Duane Buck has been challenging his death sentence for nearly 14 years, saying it was based partly on racial prejudice after a psychologist testified the convicted murderer was more likely to be a danger because he is black.
On Wednesday, the U.S. Supreme Court takes up his latest appeal.
"This stereotype, that black men are more dangerous, is animating our entire public discussion these days. It's now up to this court to say, 'That's enough,'" said Kathryn Kase of the Texas Defender Service.
A few weeks after breaking up with his girlfriend in 1995, Buck barged into her Texas home with a shotgun and a rifle. He wounded his stepsister, killed another man who was in the house, then followed his former girlfriend outside and killed her in front of her children.
At the sentencing hearing, Buck's own lawyers called a former prison psychiatrist, Walter Quijano, to assess his future dangerousness. He would be unlikely to be violent in the future, Quijano said, but Buck's race "increased the probability" of future violence.
"It's a sad commentary that minorities — Hispanics and black people — are over-represented in the criminal justice system," he said.
Future dangerousness is one of the factors a Texas jury must unanimously find before a defendant can be sentenced to death.
In the first of what would become several unsuccessful appeals, newly appointed counsel failed to challenge the decision by Buck's own trial lawyers to introduce the psychiatrist's testimony.

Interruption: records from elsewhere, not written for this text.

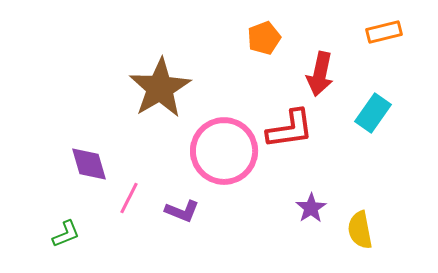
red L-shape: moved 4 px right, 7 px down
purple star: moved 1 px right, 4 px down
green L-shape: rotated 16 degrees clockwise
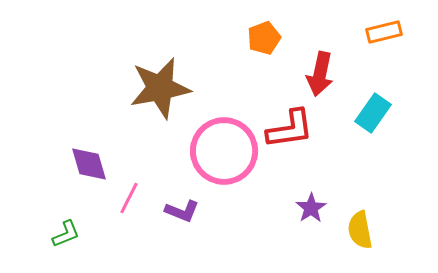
brown star: rotated 20 degrees clockwise
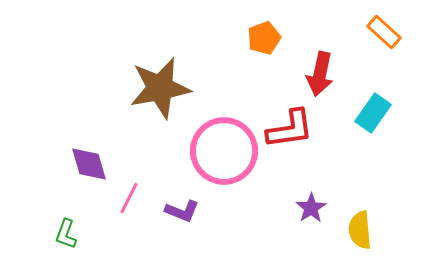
orange rectangle: rotated 56 degrees clockwise
yellow semicircle: rotated 6 degrees clockwise
green L-shape: rotated 132 degrees clockwise
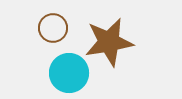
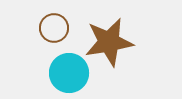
brown circle: moved 1 px right
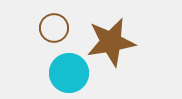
brown star: moved 2 px right
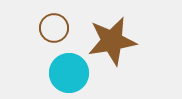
brown star: moved 1 px right, 1 px up
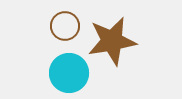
brown circle: moved 11 px right, 2 px up
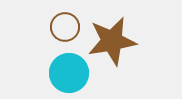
brown circle: moved 1 px down
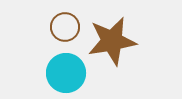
cyan circle: moved 3 px left
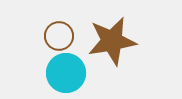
brown circle: moved 6 px left, 9 px down
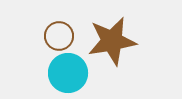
cyan circle: moved 2 px right
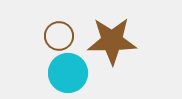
brown star: rotated 9 degrees clockwise
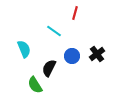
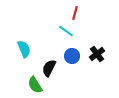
cyan line: moved 12 px right
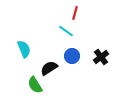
black cross: moved 4 px right, 3 px down
black semicircle: rotated 30 degrees clockwise
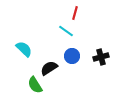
cyan semicircle: rotated 24 degrees counterclockwise
black cross: rotated 21 degrees clockwise
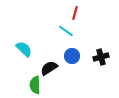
green semicircle: rotated 30 degrees clockwise
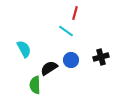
cyan semicircle: rotated 18 degrees clockwise
blue circle: moved 1 px left, 4 px down
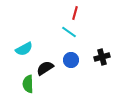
cyan line: moved 3 px right, 1 px down
cyan semicircle: rotated 90 degrees clockwise
black cross: moved 1 px right
black semicircle: moved 4 px left
green semicircle: moved 7 px left, 1 px up
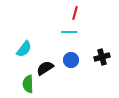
cyan line: rotated 35 degrees counterclockwise
cyan semicircle: rotated 24 degrees counterclockwise
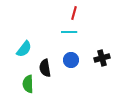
red line: moved 1 px left
black cross: moved 1 px down
black semicircle: rotated 66 degrees counterclockwise
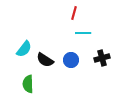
cyan line: moved 14 px right, 1 px down
black semicircle: moved 8 px up; rotated 48 degrees counterclockwise
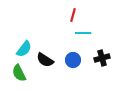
red line: moved 1 px left, 2 px down
blue circle: moved 2 px right
green semicircle: moved 9 px left, 11 px up; rotated 24 degrees counterclockwise
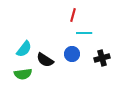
cyan line: moved 1 px right
blue circle: moved 1 px left, 6 px up
green semicircle: moved 4 px right, 1 px down; rotated 72 degrees counterclockwise
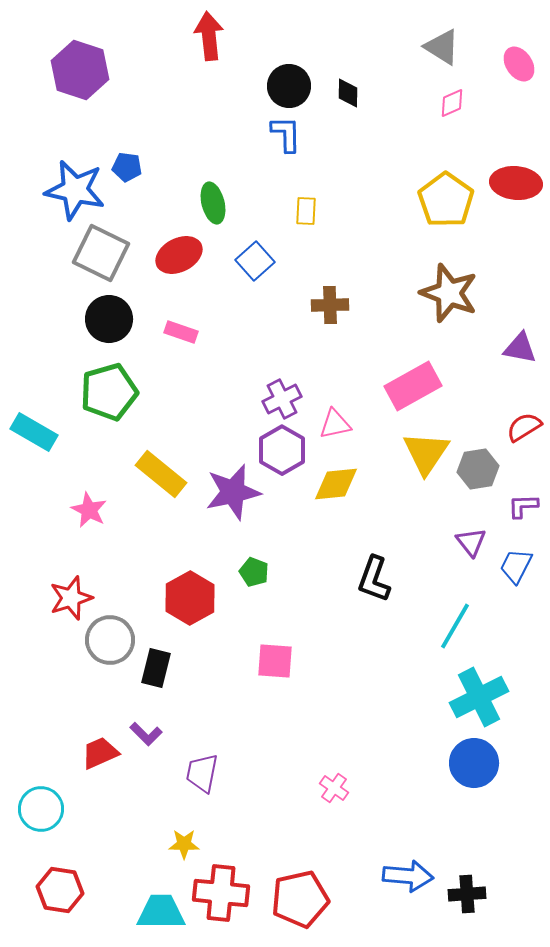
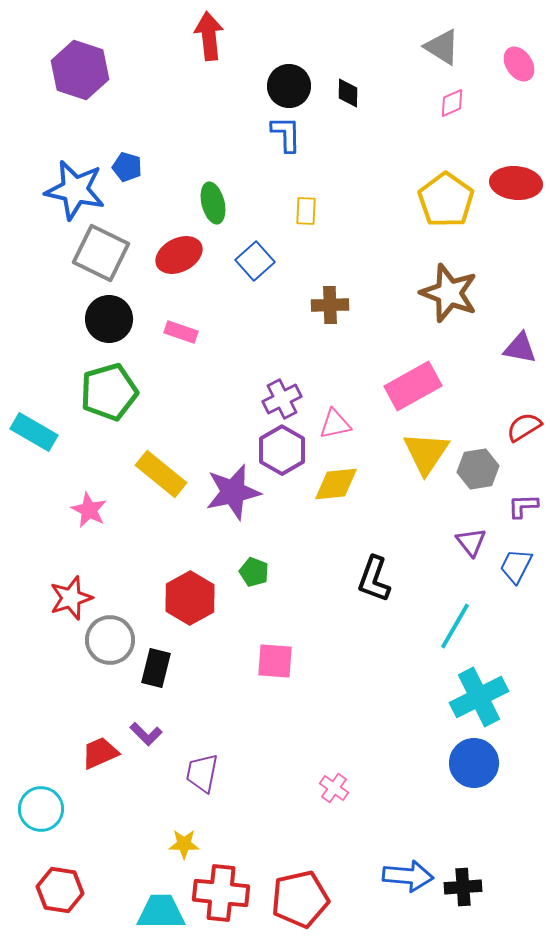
blue pentagon at (127, 167): rotated 8 degrees clockwise
black cross at (467, 894): moved 4 px left, 7 px up
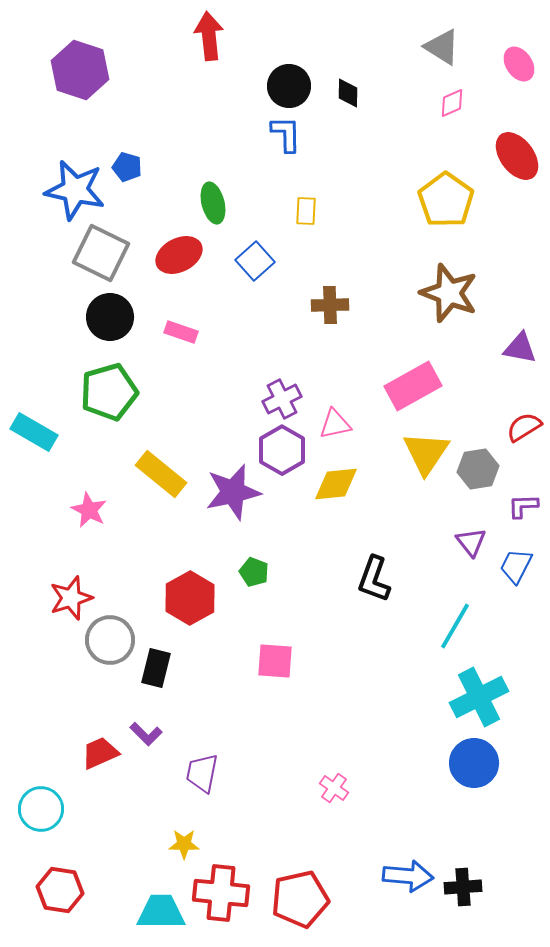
red ellipse at (516, 183): moved 1 px right, 27 px up; rotated 48 degrees clockwise
black circle at (109, 319): moved 1 px right, 2 px up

But in 2000, the Texas attorney general said a defendant's race should never be an issue at sentencing and identified Buck's case as one in which the state would not oppose an appeal for a new sentencing hearing. The state later reversed course, explaining that because it was Buck's own lawyers who raised the issue, the state had not made an error that needed to be remedied.
Last August, a federal appeals court declined to give Buck permission to pursue his appeals.
"As a result, a death sentence tainted by egregious racial bias remains intact, and the legitimacy of our criminal justice system has been seriously undermined," said Sherrilyn Ifill of the NAACP legal defense fund, which is representing Buck before the Supreme Court.
Lawyers for the state downplayed the significance of the psychiatrist's testimony, which said Buck presented a low likelihood of future dangerousness.
They also argued that Buck cannot show a "substantial likelihood" that a jury would have reached a different conclusion without the discredited testimony about race, which the state says is a precondition for a new round of appeals. Evidence of his future dangerousness, including "the horrific facts of the offense" and Buck's lack of remorse, was overwhelming, they said.
But Kase said the Supreme Court should send a clear message that appeals to racial prejudice have no place in the criminal justice system.